Minha primeira decepção e as primeiras dúvidas (“Será que não me enganei?”) aconteceram em meados dos anos sessenta, quando foram criadas as UMAPs –Unidades Militares de Ajuda à Produção –, um eufemismo para aquilo que eram, na verdade, campos de concentração onde o Governo cubano prendeu, misturados, dissidentes, criminosos comuns e homossexuais. Entre estes últimos estavam vários rapazes e moças de um grupo literário e artístico chamado El Puente [a ponte], dirigido pelo poeta José Mario, que eu conhecia. Era uma visível injustiça, pois aqueles jovens eram todos revolucionários, confiando em que a Revolução traria justiça social não só para os operários e camponeses, mas também para as minorias sexuais discriminadas. Ainda vítima da famosa chantagem – “Não dar armas ao inimigo” –, engoli as minhas dúvidas e escrevi uma carta reservada a Fidel, detalhando minha perplexidade em relação ao que estava acontecendo. Ele não respondeu, mas, pouco tempo depois, recebi um convite para um encontro com ele.

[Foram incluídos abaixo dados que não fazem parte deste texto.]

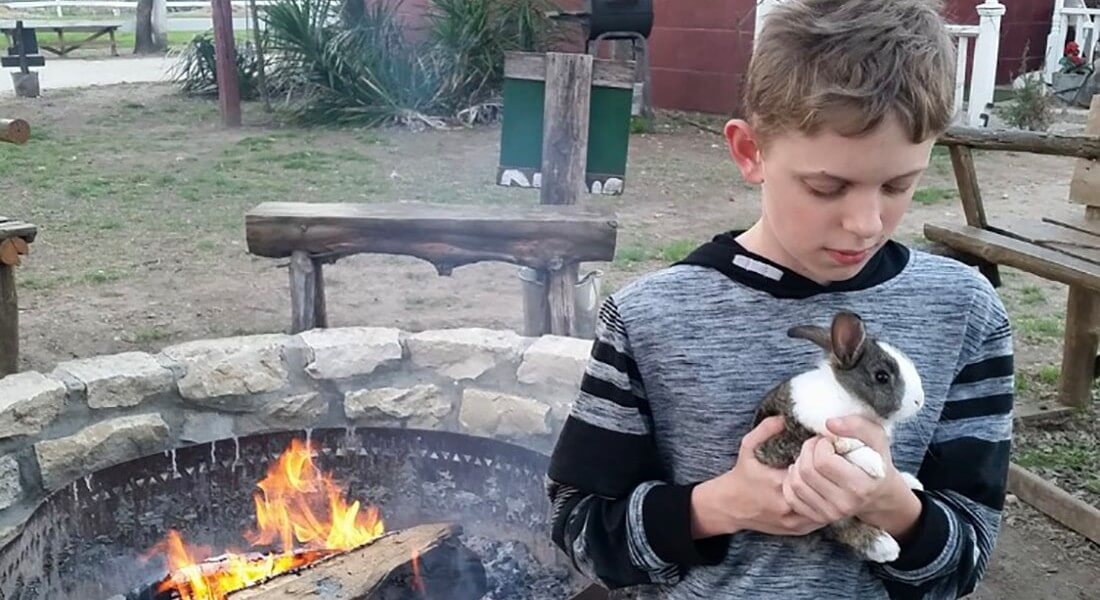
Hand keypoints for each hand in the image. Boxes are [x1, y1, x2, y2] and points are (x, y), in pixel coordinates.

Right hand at [690, 416, 826, 538]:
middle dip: (829, 476)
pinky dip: (827, 507)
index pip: (812, 470)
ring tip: (835, 479)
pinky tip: (827, 495)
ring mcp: (793, 520)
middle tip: (834, 463)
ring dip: (832, 493)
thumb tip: (786, 417)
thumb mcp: (748, 447)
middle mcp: (787, 504)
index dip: (820, 458)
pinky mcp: (797, 530)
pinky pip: (821, 520)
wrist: (729, 507)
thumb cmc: (742, 475)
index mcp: (777, 482)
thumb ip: (765, 429)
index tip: (822, 449)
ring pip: (826, 508)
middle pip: (822, 490)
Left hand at [782, 416, 921, 540]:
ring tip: (811, 458)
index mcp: (861, 486)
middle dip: (807, 450)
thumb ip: (857, 426)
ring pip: (795, 483)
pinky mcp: (818, 518)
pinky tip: (803, 473)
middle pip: (806, 471)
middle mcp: (845, 504)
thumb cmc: (876, 461)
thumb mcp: (876, 438)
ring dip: (798, 464)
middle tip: (817, 445)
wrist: (879, 493)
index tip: (828, 440)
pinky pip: (791, 498)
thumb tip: (829, 423)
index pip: (823, 461)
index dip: (821, 444)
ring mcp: (830, 514)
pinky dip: (792, 481)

Foi a única vez em que estive com Fidel Castro; não conversamos, pois ele não era uma pessoa que admitia interlocutores, apenas ouvintes. Mas durante as 12 horas em que o escutamos, das oito da noite às oito da manhã seguinte, os 10 escritores que participaram do encontro ficamos muito impressionados com aquela força da natureza, aquele mito vivo, que era o gigante cubano. Falava sem parar e sem ouvir, contava casos da serra Maestra saltando sobre a mesa e fazia adivinhações sobre Che, que ainda estava desaparecido e não se sabia em qual lugar da América reapareceria à frente de uma nova guerrilha. Reconheceu que algumas injustiças tinham sido cometidas nas UMAPs – disse que seriam corrigidas – e explicou que era preciso compreender as famílias de camponeses, cujos filhos, formados pelas novas escolas, se sentiam às vezes incomodados com os “doentinhos”. Fiquei impressionado, sim, mas não saí dali convencido. Desde então, embora em silêncio, fui percebendo que a realidade era bem inferior ao mito em que Cuba tinha se transformado.

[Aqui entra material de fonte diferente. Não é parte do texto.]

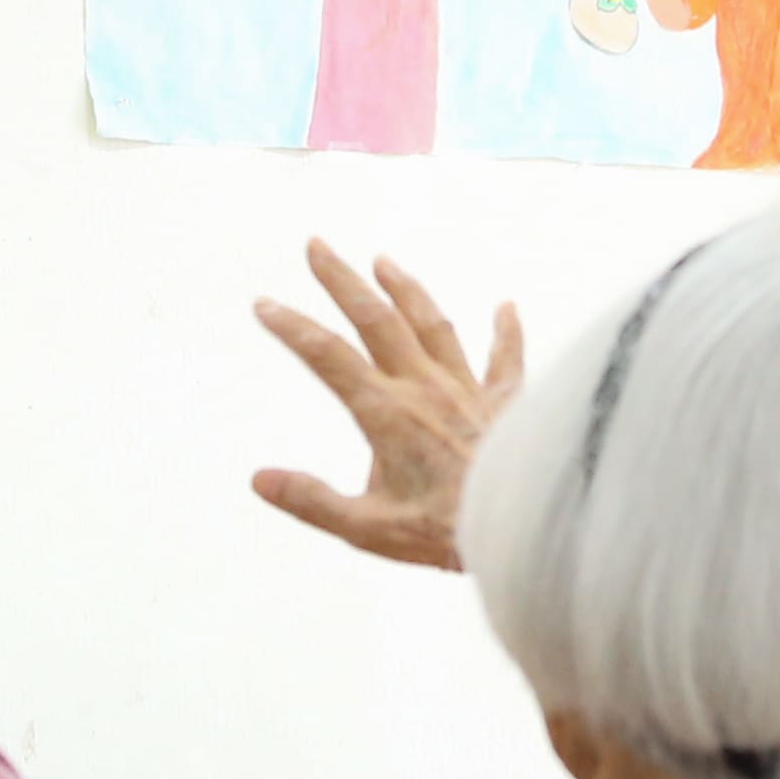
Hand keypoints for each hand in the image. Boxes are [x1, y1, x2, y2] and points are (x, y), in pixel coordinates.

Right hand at [251, 241, 521, 569]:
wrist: (519, 528)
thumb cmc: (444, 532)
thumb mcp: (365, 528)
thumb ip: (311, 500)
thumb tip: (260, 480)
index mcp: (385, 413)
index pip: (327, 357)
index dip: (292, 327)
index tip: (265, 304)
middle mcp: (425, 388)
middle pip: (376, 320)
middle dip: (342, 280)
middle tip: (318, 247)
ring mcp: (468, 390)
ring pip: (432, 325)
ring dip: (406, 290)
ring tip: (384, 261)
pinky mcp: (507, 403)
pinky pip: (508, 358)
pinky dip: (507, 331)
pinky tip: (507, 306)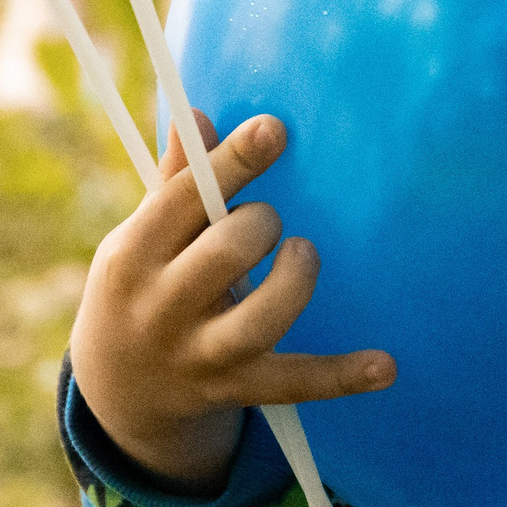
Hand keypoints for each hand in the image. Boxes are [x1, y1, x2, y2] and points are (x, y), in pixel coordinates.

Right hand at [69, 113, 394, 490]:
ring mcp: (199, 355)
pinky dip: (341, 375)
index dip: (233, 163)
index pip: (184, 200)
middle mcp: (160, 309)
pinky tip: (387, 366)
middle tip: (264, 224)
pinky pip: (293, 383)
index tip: (275, 129)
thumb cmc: (144, 285)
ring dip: (295, 279)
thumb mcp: (141, 236)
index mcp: (132, 256)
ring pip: (261, 319)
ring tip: (301, 255)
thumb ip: (175, 182)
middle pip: (226, 252)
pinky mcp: (235, 389)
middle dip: (260, 224)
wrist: (119, 390)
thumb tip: (197, 116)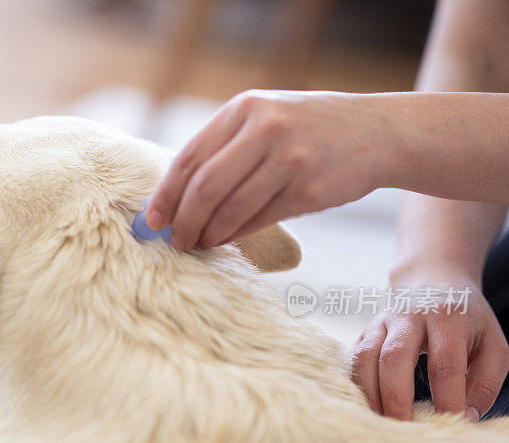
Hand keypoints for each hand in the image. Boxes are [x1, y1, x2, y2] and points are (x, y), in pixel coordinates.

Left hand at [147, 90, 393, 250]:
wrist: (378, 132)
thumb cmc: (308, 129)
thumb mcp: (265, 117)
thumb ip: (223, 146)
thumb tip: (174, 193)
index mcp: (245, 109)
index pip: (189, 158)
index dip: (165, 193)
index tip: (153, 218)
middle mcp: (266, 130)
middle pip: (204, 188)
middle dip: (183, 220)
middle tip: (175, 240)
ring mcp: (289, 160)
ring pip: (230, 210)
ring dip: (208, 234)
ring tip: (198, 243)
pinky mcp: (308, 190)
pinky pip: (258, 221)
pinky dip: (234, 236)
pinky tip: (224, 240)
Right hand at [350, 272, 508, 420]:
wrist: (432, 281)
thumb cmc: (466, 321)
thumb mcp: (492, 345)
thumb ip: (484, 382)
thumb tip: (464, 418)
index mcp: (447, 318)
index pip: (445, 362)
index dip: (447, 397)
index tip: (451, 424)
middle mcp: (409, 316)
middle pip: (395, 357)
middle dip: (397, 397)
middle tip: (404, 430)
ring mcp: (380, 322)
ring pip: (365, 357)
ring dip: (369, 392)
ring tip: (378, 423)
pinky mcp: (364, 331)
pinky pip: (352, 358)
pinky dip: (354, 384)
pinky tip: (364, 406)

A ruptura sobreveio quando estourou o caso do poeta Heberto Padilla, no começo de 1970. Era um dos melhores poetas cubanos, que largara a poesia para trabalhar pela Revolução, na qual acreditava apaixonadamente. Chegou a ser vice-ministro de Comércio Exterior. Um dia, começou a fazer críticas –bastante amenas – à política cultural do Governo. A partir daí se desencadeou em toda a imprensa uma campanha duríssima contra ele, e Padilla foi preso. Nós, que o conhecíamos e sabíamos de sua lealdade para com a Revolução, escrevemos uma carta – muito respeitosa – a Fidel expressando solidariedade com Padilla. Então, este reapareceu em um ato público, na União dos Escritores, confessando que era agente da CIA e acusando-nos, a nós, que o havíamos defendido, de atuar em favor do imperialismo e de trair a Revolução etc.. Poucos dias depois, assinamos uma carta muito crítica (que eu mesmo redigi) sobre a Revolução Cubana, por meio da qual vários escritores não comunistas, como Jean-Paul Sartre, Susan Sontag, Carlos Fuentes e Alberto Moravia, nos distanciávamos da Revolução que até então tínhamos defendido.

Esse foi um pequeno episódio na história da Revolução Cubana, mas que, para muitas pessoas, como eu, teve um grande significado. A revalorização da cultura democrática, a ideia de que as instituições são mais importantes do que as pessoas para que uma sociedade seja livre, de que sem eleições, sem jornalismo independente e sem direitos humanos é a ditadura que se impõe e vai transformando os cidadãos em robôs, eternizando-se no poder até tomar conta de tudo, afundando no desânimo e asfixiando aqueles que não fazem parte da privilegiada nomenclatura.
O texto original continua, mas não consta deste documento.